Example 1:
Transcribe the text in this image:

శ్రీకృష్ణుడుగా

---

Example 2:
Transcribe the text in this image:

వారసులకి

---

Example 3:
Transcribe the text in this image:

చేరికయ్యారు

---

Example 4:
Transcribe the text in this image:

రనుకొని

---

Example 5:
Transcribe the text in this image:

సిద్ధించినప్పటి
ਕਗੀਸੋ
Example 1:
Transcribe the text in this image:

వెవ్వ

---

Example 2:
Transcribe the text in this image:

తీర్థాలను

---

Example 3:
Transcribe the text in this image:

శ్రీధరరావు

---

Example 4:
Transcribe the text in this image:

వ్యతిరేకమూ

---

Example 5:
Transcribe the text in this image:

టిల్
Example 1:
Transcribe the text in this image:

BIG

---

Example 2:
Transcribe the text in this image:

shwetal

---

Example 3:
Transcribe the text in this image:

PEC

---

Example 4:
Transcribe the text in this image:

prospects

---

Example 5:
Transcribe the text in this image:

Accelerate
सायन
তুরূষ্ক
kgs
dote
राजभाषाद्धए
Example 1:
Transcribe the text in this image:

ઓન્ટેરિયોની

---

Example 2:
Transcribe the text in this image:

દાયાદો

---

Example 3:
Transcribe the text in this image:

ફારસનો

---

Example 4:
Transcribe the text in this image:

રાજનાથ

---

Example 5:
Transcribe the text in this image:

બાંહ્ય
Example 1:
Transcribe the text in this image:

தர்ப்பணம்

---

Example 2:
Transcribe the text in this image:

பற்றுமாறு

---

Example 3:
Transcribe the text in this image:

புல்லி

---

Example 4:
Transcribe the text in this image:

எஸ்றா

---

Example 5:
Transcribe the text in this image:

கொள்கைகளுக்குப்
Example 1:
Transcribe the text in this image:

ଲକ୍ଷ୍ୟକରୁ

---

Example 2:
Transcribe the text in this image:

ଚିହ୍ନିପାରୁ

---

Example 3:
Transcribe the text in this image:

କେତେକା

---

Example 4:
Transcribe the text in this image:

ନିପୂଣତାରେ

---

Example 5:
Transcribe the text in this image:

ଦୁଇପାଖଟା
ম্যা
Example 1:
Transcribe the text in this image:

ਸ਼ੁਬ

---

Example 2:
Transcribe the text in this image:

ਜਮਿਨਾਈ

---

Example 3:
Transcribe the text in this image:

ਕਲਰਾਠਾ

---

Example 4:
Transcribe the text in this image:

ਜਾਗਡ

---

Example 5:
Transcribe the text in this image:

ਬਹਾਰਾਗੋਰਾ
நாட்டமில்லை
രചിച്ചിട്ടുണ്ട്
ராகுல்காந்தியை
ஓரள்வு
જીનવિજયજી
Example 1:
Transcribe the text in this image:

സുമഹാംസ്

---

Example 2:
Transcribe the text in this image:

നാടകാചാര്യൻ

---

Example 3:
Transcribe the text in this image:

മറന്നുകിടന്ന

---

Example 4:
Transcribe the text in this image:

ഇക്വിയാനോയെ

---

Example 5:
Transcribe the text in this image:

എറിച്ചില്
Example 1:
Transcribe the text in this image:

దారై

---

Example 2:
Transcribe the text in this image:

■ ■ ■ ■ ■

Problem details
Your task is an exact transcription of every line above.

Reply to the task
Example 1:
Transcribe the text in this image:

శ్రీకృష్ణుడుగా

---

Example 2:
Transcribe the text in this image:

వారసులకి

---

Example 3:
Transcribe the text in this image:

చేరికయ్యారు

---

Example 4:
Transcribe the text in this image:

రనుకొని

---

Example 5:
Transcribe the text in this image:

సిద్ధించినప్పటి
ਕਗੀਸੋ
Example 1:
Transcribe the text in this image:

వెవ్వ

---

Example 2:
Transcribe the text in this image:

తీర్థాలను

---

Example 3:
Transcribe the text in this image:

శ్రీధరరావు

---

Example 4:
Transcribe the text in this image:

వ్యతిరేకమూ

---

Example 5:
Transcribe the text in this image:

టిల్
Example 1:
Transcribe the text in this image:

BIG

---

Example 2:
Transcribe the text in this image:

shwetal

---

Example 3:
Transcribe the text in this image:

PEC

---

Example 4:
Transcribe the text in this image:

prospects

---

Example 5:
Transcribe the text in this image:

Accelerate
सायन
তুরূষ্ক
kgs
dote
राजभाषाद्धए
Example 1:
Transcribe the text in this image:

ઓન્ટેરિયોની

---

Example 2:
Transcribe the text in this image:

દાયાદો

---

Example 3:
Transcribe the text in this image:

ફારસનો

---

Example 4:
Transcribe the text in this image:

રાજનાથ

---

Example 5:
Transcribe the text in this image:

બાંહ્ય
Example 1:
Transcribe the text in this image:

தர்ப்பணம்

---

Example 2:
Transcribe the text in this image:

பற்றுமாறு

---

Example 3:
Transcribe the text in this image:

புல்லி

---

Example 4:
Transcribe the text in this image:

எஸ்றா

---

Example 5:
Transcribe the text in this image:

கொள்கைகளுக்குப்
Example 1:
Transcribe the text in this image:

ଲକ୍ଷ୍ୟକରୁ

---

Example 2:
Transcribe the text in this image:

ଚିହ୍ନିପାରୁ

---

Example 3:
Transcribe the text in this image:

କେତେକା

---

Example 4:
Transcribe the text in this image:

ନିପୂଣତାରେ

---

Example 5:
Transcribe the text in this image:

ଦୁଇପାଖଟା
ম্যা
Example 1:
Transcribe the text in this image:

ਸ਼ੁਬ

---

Example 2:
Transcribe the text in this image:

ਜਮਿਨਾਈ

---

Example 3:
Transcribe the text in this image:

ਕਲਰਾਠਾ

---

Example 4:
Transcribe the text in this image:

ਜਾਗਡ

---

Example 5:
Transcribe the text in this image:

ਬਹਾਰਾਗੋਰਾ
நாட்டமில்லை
രചിച്ചിട്ടുണ്ട്
ராகுல்காந்தியை
ஓரள்வு
જીનવિજયજી
Example 1:
Transcribe the text in this image:

സുമഹാംസ്

---

Example 2:
Transcribe the text in this image:

നാടകാചാര്യൻ

---

Example 3:
Transcribe the text in this image:

മറന്നുകിടന്ന

---

Example 4:
Transcribe the text in this image:

ഇക്വിയാനോയെ

---

Example 5:
Transcribe the text in this image:

എറിച്ചില്
Example 1:
Transcribe the text in this image:

దారై

---

Example 2:
Transcribe the text in this image:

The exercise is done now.